• [TEXT BLOCK]
•••••

Table of Contents

Class QLoRAAdapter<T>

Namespace
AiDotNet.LoRA.Adapters
Assembly
AiDotNet.dll

QLoRA (Quantized LoRA) adapter for parameter-efficient fine-tuning with 4-bit quantized base weights.

public class QLoRAAdapter<T> : LoRAAdapterBase<T>, IDisposable, ILoRAAdapter<T>, ILayer<T>, IJitCompilable<T>, IDiagnosticsProvider, IWeightLoadable<T>

Type Parameters

T

The numeric type used for calculations, typically float or double.

Inheritance
QLoRAAdapter<T>
Implements
Inherited Members

Remarks

QLoRA extends the LoRA (Low-Rank Adaptation) technique by quantizing the base layer's weights to 4-bit precision while keeping the LoRA adapter matrices (A and B) in full precision. This achieves dramatic memory savings (typically 4x reduction) while maintaining training quality comparable to full 16-bit fine-tuning.

Key Features: - Base layer weights stored in 4-bit precision (INT4 or NF4) - LoRA matrices (A and B) remain in full precision for accurate gradient updates - Double quantization for constant quantization parameters (further memory savings) - Paged optimizers support for handling memory spikes during training - Dequantization happens on-the-fly during forward pass

Memory Savings: For a typical transformer layer with 1000x1000 weights: - Standard 16-bit: 2MB for weights - QLoRA 4-bit base: 0.5MB for base weights + full precision LoRA (e.g., 32KB for rank 8) - Total savings: ~75% memory reduction on base weights

Quantization Types: - INT4: Uniform 4-bit integer quantization (-8 to 7) - NF4 (4-bit Normal Float): Information-theoretically optimal for normally distributed weights

For Beginners: QLoRA is an advanced technique that makes fine-tuning large models even more memory-efficient than standard LoRA. Here's how it works:

Imagine you have a huge model with millions of parameters:

  • Standard LoRA: Freezes the base model, trains small adapters (huge memory savings)

•••••

• [EXCERPTED DATA]
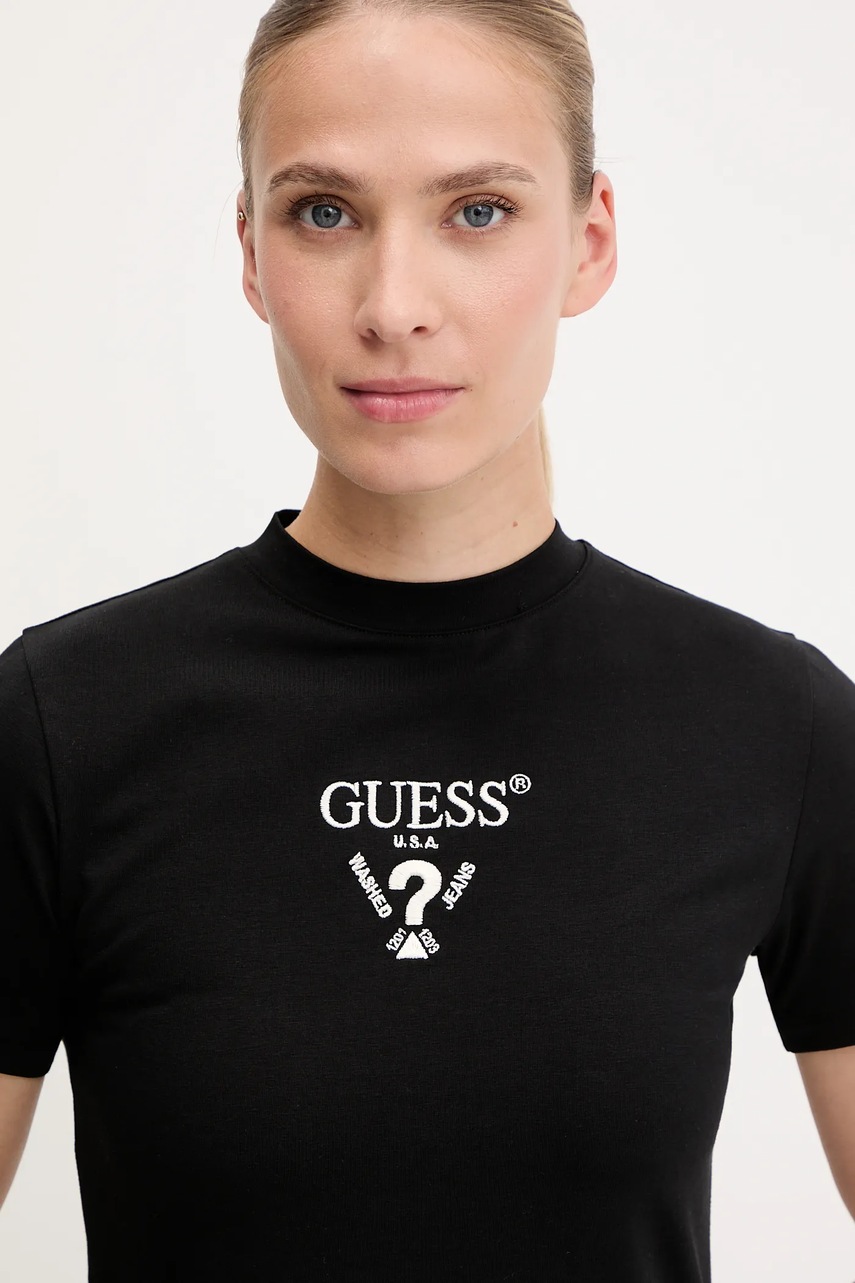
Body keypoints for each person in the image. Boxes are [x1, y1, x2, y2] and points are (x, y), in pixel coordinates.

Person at [1, 1, 853, 1279]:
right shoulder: (61, 721)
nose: (394, 307)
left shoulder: (776, 725)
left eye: (478, 211)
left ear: (589, 243)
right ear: (251, 253)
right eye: (323, 213)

•••••

• [EXERCISE A]
How would you render this sentence from the QLoRA documentation in Spanish: "This achieves dramatic memory savings (typically 4x reduction) while maintaining training quality comparable to full 16-bit fine-tuning."
• [EXERCISE B]
Does the QLoRA documentation support each statement? Answer yes or no for each, quoting the deciding words. (i) QLoRA quantizes the LoRA matrices A and B to 4-bit precision. (ii) INT4 quantization spans the integer values -8 to 7. (iii) Dequantization takes place during the forward pass.
• [EXERCISE C]
Transcribe the QLoRA documentation starting with "QLoRA extends the" and going on through "full 16-bit fine-tuning.".
The records aren't needed for any of this.

• [RESPONSE BOX A]
Esto logra un ahorro de memoria drástico (normalmente una reducción de 4x) a la vez que mantiene una calidad de entrenamiento comparable a la del ajuste fino completo de 16 bits.

• [RESPONSE BOX B]
(i) No: "while keeping the LoRA adapter matrices (A and B) in full precision"
(ii) Yes: "INT4: Uniform 4-bit integer quantization (-8 to 7)"
(iii) Yes: "Dequantization happens on-the-fly during forward pass"

• [RESPONSE BOX C]
QLoRA extends the LoRA (Low-Rank Adaptation) technique by quantizing the base layer's weights to 4-bit precision while keeping the LoRA adapter matrices (A and B) in full precision. This achieves dramatic memory savings (typically 4x reduction) while maintaining training quality comparable to full 16-bit fine-tuning.